EXERCISE OBJECTIVE:
In the article on educated women becoming housewives, how many days did Wan Dan tell her husband they had gone without seeing each other?
═════ DOCUMENT PASSAGE
Wednesday, August 14, 2013

Becoming Housewife Part 1


This is a 2 part series translated from an article published in S Weekly. It talks about dilemma faced by educated women who find themselves ending up as housewife, and the difficulty transiting into such role.

I grew up in an era where feminists' prolonged quest for gender equality has finally starting to bear fruits. With almost equal education and career opportunity, we were brought up believing we will contribute to the society in the same manner as men.We judge ourselves using the same yardstick as men: how educated we are, how much we earn, how far in advance we are on the corporate ladder.


But as years passed, I start to find this to be unrealistic: Who is going to take care of the child and family with both parents working? Who is going to be the one taking off from work when a family member is sick? Are we going to leave the early education of our child to some strangers in the pre-school while it has been proven again and again that adult interactions in the early childhood is the most crucial part in child upbringing? What about the inescapable maternity leave?


With the fortunate or unfortunate reality of my husband earning multiple times more than me, I found myself wondering about the possibility of being a full time housewife, a career that I never consider, and frankly, once loathed.



Becoming Housewife: Increasing trend of educated full time housewives (in China)
Article by Hong Gu, translated by Jessie Tong.





Wan Dan has never considered a career as a full time housewife. However, on her thirtieth birthday, she quit her job for good.

Wan Dan barely sees her husband during their 3 years of marriage. As a business consultant, she travels often. Her husband works in an investment bank, an industry well-known for long working hours. Having a dinner together during the weekday is an occasion so rare that it deserves a celebration.

Once, when Wan Dan was on a business trip in Inner Mongolia, she told her husband that they have not seen each other for 42 days. Her husband begs to differ. Apparently, he saw her before she left for Inner Mongolia. She was asleep when he came back from his work at 2am. He kissed her, fell asleep at the sofa and left early in the morning before rush hours; while Wan Dan, who woke up later, left with her luggage that has not been unpacked from the previous trip.

The last straw came as Wan Dan's birthday is approaching. Having just finished a huge project and judging from her upcoming schedule, she believes that she can finally enjoy a weekend off. She looks forward to a normal couple life just enjoying some time with her husband, perhaps a candlelight dinner, a staycation or a movie.

On the day of her birthday, her husband removed himself from all commitments, left work early and waited for her at her office building. But after he finished his quick dinner at 6pm, snacks at 9pm and supper at 12am, Wan Dan was still nowhere to be seen. Apparently, her bosses assigned a new task on that day and the whole team was on full force till 2am. At 1am, when Wan Dan finally got the chance to call her husband, his only response is "I have cancelled the hotel booking.".


Both Wan Dan and her husband eventually came to a consensus that they have to change their way of life. As educated adults, they approached this issue rationally and systematically. Each writes down a list of what they look forward in this marriage. Intimacy, quality time, and family life rank top of their lists, while financial gain does not.

It is apparent then one of them has to give up his/her career and devote more time to the family. Since her husband earns twice her pay, she will be the one who do so. They ponder over the possibility of her getting a less demanding job. However, the comparatively meager salary does not justify getting her to spend few hours travelling back and forth everyday, as well as the lost of flexibility in time arrangement.
══════════
═════ DATASET SECTION
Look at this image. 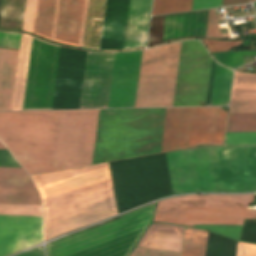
══════════
SOLUTION BELOW:
42 days.